Material supplied:

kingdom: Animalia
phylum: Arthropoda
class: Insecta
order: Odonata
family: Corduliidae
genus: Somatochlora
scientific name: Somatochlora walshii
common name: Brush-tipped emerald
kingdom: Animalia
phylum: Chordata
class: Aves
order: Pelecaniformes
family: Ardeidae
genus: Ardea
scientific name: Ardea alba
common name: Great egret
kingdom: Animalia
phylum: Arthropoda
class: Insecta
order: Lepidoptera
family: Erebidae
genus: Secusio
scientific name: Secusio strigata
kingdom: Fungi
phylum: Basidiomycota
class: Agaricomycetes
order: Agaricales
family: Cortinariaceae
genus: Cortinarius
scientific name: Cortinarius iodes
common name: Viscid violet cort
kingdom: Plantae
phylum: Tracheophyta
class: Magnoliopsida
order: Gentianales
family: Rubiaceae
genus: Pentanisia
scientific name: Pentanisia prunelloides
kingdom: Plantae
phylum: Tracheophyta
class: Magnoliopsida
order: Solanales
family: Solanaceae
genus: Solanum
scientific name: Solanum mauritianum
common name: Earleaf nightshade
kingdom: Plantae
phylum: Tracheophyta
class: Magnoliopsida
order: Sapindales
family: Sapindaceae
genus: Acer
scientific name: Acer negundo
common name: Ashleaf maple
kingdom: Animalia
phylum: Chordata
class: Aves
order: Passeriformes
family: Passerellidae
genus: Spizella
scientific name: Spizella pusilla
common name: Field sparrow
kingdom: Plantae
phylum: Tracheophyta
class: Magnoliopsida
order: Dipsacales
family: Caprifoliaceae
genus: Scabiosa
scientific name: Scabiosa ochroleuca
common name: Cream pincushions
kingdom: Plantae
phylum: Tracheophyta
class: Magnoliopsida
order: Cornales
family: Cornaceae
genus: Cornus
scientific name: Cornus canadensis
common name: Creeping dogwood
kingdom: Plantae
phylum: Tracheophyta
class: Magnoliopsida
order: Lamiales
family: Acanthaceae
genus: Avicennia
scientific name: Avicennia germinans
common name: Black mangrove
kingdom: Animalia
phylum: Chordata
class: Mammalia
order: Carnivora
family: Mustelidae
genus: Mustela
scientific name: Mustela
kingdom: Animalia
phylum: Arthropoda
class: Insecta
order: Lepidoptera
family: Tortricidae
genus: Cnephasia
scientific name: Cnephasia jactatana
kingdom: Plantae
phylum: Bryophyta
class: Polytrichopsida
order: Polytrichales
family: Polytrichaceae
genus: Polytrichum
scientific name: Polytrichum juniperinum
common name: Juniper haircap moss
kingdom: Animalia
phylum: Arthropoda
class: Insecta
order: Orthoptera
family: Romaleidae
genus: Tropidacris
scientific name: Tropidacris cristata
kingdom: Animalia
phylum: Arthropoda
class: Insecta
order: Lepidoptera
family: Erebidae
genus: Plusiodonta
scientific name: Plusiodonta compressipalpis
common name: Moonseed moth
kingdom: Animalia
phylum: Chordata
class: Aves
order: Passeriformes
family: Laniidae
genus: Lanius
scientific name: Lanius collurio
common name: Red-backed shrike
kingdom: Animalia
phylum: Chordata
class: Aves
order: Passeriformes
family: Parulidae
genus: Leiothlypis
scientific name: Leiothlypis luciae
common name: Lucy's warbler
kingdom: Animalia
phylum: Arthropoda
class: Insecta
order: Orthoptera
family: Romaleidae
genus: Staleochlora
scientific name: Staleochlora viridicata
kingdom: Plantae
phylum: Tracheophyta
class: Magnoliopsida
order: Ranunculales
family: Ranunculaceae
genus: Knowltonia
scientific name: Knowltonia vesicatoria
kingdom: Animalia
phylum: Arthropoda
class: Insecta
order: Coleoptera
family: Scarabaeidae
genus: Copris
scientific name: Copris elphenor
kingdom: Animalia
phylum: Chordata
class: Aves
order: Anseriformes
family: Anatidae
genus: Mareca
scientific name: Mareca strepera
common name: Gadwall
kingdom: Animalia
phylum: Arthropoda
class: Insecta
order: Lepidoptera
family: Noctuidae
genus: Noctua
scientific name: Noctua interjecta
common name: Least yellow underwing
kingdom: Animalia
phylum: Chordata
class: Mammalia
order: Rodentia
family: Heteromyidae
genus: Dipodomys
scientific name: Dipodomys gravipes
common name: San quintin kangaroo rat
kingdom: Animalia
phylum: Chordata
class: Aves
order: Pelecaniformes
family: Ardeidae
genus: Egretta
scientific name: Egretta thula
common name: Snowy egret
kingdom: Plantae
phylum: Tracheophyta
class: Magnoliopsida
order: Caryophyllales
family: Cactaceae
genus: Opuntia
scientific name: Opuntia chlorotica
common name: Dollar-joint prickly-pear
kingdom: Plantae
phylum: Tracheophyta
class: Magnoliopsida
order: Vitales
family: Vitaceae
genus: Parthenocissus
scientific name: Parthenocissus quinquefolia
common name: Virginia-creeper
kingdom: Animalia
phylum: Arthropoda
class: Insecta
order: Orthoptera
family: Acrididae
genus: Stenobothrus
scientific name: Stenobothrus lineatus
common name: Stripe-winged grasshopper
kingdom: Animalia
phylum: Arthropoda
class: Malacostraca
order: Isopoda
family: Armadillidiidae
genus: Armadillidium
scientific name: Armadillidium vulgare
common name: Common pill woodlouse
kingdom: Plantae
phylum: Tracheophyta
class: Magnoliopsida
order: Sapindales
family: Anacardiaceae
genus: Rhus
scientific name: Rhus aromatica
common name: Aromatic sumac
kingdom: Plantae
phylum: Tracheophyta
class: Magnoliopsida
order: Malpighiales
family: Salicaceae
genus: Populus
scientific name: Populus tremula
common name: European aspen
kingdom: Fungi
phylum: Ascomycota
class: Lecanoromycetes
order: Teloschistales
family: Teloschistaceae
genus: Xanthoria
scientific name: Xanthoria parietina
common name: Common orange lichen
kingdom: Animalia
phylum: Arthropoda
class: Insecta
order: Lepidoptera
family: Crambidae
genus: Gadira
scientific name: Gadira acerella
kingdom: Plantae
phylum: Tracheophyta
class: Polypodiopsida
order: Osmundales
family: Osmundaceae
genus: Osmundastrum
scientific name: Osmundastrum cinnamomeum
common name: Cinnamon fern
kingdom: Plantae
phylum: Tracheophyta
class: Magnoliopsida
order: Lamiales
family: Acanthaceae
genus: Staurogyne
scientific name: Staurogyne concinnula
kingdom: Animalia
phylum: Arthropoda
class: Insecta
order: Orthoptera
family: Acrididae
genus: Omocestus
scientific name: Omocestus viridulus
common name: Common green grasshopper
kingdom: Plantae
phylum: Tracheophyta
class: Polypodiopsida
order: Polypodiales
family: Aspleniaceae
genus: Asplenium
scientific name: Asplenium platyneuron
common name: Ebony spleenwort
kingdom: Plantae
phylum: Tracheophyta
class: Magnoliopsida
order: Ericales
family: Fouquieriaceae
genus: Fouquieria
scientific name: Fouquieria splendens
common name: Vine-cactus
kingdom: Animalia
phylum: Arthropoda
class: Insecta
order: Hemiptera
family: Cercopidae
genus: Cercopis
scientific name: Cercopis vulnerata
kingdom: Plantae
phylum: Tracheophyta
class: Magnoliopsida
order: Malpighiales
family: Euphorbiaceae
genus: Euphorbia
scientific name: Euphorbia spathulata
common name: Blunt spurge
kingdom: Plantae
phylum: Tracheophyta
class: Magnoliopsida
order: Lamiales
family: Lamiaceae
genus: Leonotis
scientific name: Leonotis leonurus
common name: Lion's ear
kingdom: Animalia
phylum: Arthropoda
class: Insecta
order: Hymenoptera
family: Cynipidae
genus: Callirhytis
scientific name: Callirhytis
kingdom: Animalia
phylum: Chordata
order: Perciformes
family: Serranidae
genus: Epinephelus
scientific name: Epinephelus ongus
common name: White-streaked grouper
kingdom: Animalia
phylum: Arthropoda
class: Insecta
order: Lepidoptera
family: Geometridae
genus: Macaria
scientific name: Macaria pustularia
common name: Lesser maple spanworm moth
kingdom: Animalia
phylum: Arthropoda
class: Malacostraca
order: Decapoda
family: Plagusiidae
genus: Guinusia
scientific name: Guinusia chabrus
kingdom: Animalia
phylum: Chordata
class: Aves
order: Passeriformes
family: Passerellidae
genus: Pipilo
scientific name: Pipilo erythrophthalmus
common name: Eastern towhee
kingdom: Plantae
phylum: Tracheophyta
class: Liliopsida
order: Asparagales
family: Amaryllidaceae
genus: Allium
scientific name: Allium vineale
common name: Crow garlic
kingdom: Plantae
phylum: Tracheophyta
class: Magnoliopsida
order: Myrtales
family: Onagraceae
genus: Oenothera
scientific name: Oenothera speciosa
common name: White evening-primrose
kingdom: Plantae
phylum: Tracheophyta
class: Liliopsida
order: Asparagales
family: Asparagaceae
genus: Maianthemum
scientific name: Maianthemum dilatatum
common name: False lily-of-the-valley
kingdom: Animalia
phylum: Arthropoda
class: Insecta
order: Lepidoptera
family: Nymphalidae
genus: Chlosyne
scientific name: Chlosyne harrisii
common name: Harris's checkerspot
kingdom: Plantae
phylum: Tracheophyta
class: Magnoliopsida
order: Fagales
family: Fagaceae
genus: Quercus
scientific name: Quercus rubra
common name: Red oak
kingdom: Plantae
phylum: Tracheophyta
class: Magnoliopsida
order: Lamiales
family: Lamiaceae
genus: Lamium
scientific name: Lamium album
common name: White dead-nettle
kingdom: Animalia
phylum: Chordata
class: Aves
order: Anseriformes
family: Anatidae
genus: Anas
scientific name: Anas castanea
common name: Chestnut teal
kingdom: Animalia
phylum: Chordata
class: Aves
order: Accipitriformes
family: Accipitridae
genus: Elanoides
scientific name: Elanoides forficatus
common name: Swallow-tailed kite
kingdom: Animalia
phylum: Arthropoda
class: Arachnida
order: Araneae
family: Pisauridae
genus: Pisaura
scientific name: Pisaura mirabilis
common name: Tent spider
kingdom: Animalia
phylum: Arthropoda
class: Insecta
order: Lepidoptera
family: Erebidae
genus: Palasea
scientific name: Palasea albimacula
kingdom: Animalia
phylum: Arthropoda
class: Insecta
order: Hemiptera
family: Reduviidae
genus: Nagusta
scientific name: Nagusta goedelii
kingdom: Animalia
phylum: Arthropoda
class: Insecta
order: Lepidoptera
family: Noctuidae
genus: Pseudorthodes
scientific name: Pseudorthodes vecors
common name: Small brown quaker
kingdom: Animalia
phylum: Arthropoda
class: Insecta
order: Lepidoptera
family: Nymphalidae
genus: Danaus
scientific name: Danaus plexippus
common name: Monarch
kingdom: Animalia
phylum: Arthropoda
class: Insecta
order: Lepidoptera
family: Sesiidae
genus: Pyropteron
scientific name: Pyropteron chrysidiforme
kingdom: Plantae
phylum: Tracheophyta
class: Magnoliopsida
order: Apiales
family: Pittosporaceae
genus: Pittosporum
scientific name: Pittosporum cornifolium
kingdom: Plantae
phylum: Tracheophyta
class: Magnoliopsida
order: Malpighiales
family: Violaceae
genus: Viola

Task to carry out: Please copy the lines of the records above without any change, from the line containing "family: Aspleniaceae" up to and including the line containing "genus: Cercopis".

Solution below:
family: Aspleniaceae
genus: Asplenium
scientific name: Asplenium platyneuron
common name: Ebony spleenwort
kingdom: Plantae
phylum: Tracheophyta
class: Magnoliopsida
order: Ericales
family: Fouquieriaceae
genus: Fouquieria
scientific name: Fouquieria splendens
common name: Vine-cactus
kingdom: Animalia
phylum: Arthropoda
class: Insecta
order: Hemiptera
family: Cercopidae
genus: Cercopis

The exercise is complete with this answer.